C’est avec 16 voix « pour » et quatre « contre » que les Conseillers nationaux ont approuvé, le 18 octobre dernier, le Budget rectificatif 2022. Un budget excédentaire de 8,8 millions d’euros, et dont les recettes ont dépassé les deux milliards d’euros.
Au cours de la séance publique, au sein de l’Hémicycle, les Conseillers nationaux se sont particulièrement exprimés sur deux questions épineuses : le logement d’une part et la mobilité d’autre part.

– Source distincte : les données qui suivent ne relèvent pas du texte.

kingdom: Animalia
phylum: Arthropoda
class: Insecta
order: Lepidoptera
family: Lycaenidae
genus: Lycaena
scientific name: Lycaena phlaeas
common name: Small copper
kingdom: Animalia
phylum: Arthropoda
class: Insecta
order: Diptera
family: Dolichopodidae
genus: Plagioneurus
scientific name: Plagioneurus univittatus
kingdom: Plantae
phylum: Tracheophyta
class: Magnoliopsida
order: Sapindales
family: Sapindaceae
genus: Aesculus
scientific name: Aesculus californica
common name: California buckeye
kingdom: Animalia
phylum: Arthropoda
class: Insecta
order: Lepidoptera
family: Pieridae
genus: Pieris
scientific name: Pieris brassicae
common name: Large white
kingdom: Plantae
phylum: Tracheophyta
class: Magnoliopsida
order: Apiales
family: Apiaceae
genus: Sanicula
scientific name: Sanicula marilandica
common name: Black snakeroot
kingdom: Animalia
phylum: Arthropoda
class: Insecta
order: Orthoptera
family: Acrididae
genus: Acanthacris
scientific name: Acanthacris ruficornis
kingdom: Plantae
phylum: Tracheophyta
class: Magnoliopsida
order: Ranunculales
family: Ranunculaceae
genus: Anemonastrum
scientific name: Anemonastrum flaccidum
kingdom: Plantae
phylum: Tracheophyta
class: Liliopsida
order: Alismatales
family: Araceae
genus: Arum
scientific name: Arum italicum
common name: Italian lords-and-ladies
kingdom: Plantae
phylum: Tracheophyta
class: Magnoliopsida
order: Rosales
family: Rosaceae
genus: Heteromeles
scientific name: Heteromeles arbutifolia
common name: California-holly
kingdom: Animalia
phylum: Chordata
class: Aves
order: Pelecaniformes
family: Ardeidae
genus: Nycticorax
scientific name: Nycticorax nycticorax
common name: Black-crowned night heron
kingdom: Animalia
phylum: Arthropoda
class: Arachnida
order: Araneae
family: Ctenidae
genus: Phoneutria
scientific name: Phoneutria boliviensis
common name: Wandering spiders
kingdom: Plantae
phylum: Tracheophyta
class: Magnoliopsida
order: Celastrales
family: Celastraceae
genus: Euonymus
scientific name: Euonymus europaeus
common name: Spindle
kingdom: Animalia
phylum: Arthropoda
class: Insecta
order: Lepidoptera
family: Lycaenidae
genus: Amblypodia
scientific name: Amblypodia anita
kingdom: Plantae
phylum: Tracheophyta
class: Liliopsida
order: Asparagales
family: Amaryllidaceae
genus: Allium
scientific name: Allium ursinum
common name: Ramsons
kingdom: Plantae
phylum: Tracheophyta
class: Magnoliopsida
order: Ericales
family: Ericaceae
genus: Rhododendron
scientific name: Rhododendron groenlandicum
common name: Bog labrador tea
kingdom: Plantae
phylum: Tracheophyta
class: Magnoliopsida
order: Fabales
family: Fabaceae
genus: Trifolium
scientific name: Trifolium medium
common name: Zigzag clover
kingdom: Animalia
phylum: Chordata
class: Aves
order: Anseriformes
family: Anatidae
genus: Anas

Le logement et la mobilité au cœur des réclamations
Fustigeant notamment les retards de livraison, Franck Lobono, Président de la Commission du Logement, fait partie des quatre votes contre le Budget : « sur ce Budget Rectificatif, la confiance est rompue en matière de logement. Le compte n’y est plus, les programmes annoncés ont disparu, la dérive est constatée avec les livraisons de 2024, 2025 et 2026 qui sont très compromises. (…) Bel Air, Les Lierres / Nathalie, Evos, Grande-Bretagne sont autant de projets avortés ou en difficulté ; résultats du manque d’anticipation, du manque de concertation entre les services, d’entêtements technocratiques et de manque d’écoute du Conseil national. Je le dis très clairement, je ne veux pas d’une nouvelle pénurie du logement à partir de 2025 », a-t-il précisé.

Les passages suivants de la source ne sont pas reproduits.